Jesup's Proclamation
"Jesup's Proclamation," as it came to be known, pre-dated Lincoln's
by twenty-five years, yet both acts shared a legal origin in the
arguments of John Quincy Adams. It was Adams who, in 1836,
first asserted that the U.S. Army could liberate rebellious slaves in time of war:
"By war the slave may emancipate himself; it may become necessary for the master to recognize his emancipation by a treaty of peace."
The ideas of Adams found their first practical application in 1838 with Jesup's offer of freedom. The Congressman died before he could see their second application in 1861. That was when Adams' former protégé, Senator Charles Sumner, set to work persuading President Abraham Lincoln that under the war powers he had a constitutional right to emancipate southern slaves.

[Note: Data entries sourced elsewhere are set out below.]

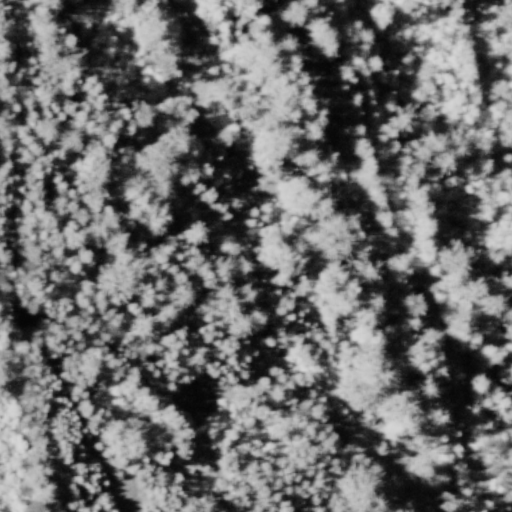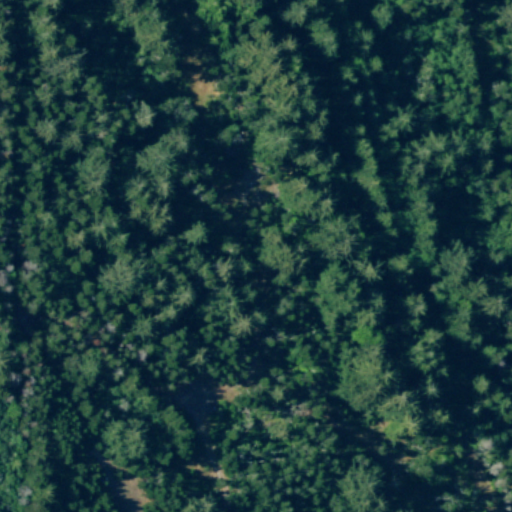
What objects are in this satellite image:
road: (20, 255)
road: (408, 255)
road: (116, 346)
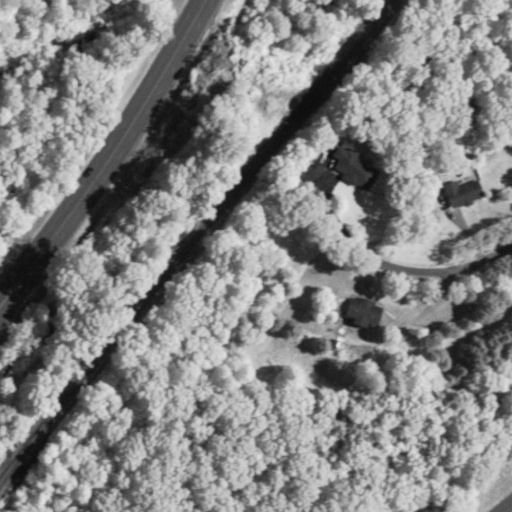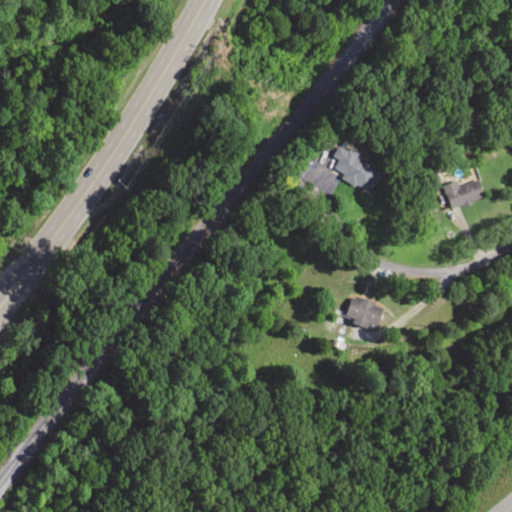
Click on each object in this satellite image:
road: (106, 153)
building: (350, 168)
building: (458, 192)
railway: (191, 237)
road: (394, 267)
building: (361, 312)
road: (504, 505)
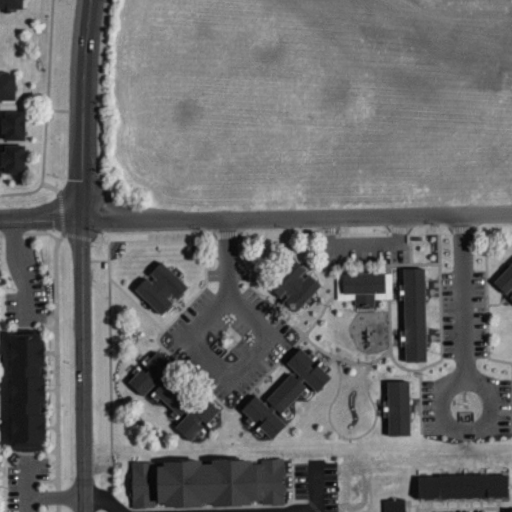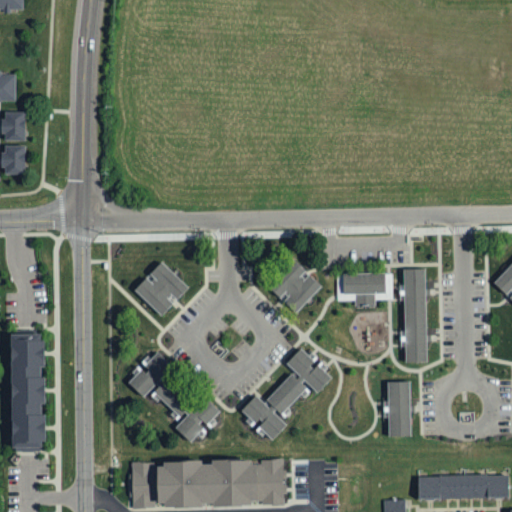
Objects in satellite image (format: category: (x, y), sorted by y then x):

Lincoln and Sumner traced their thinking back to Adams, who, in turn, based his ideas on the actions of the Black Seminoles. One can therefore trace a direct line from the Black Seminole rebellion to one of the most momentous events in American history, the emancipation of three million southern slaves in 1863. In more ways than one the Black Seminoles were pioneers on the American
frontier.
Sources:
ASPMA 7: 876, Register of Debates, House of Representatives,
24th Cong. 1st Sess. 440, Miller Arguing 209.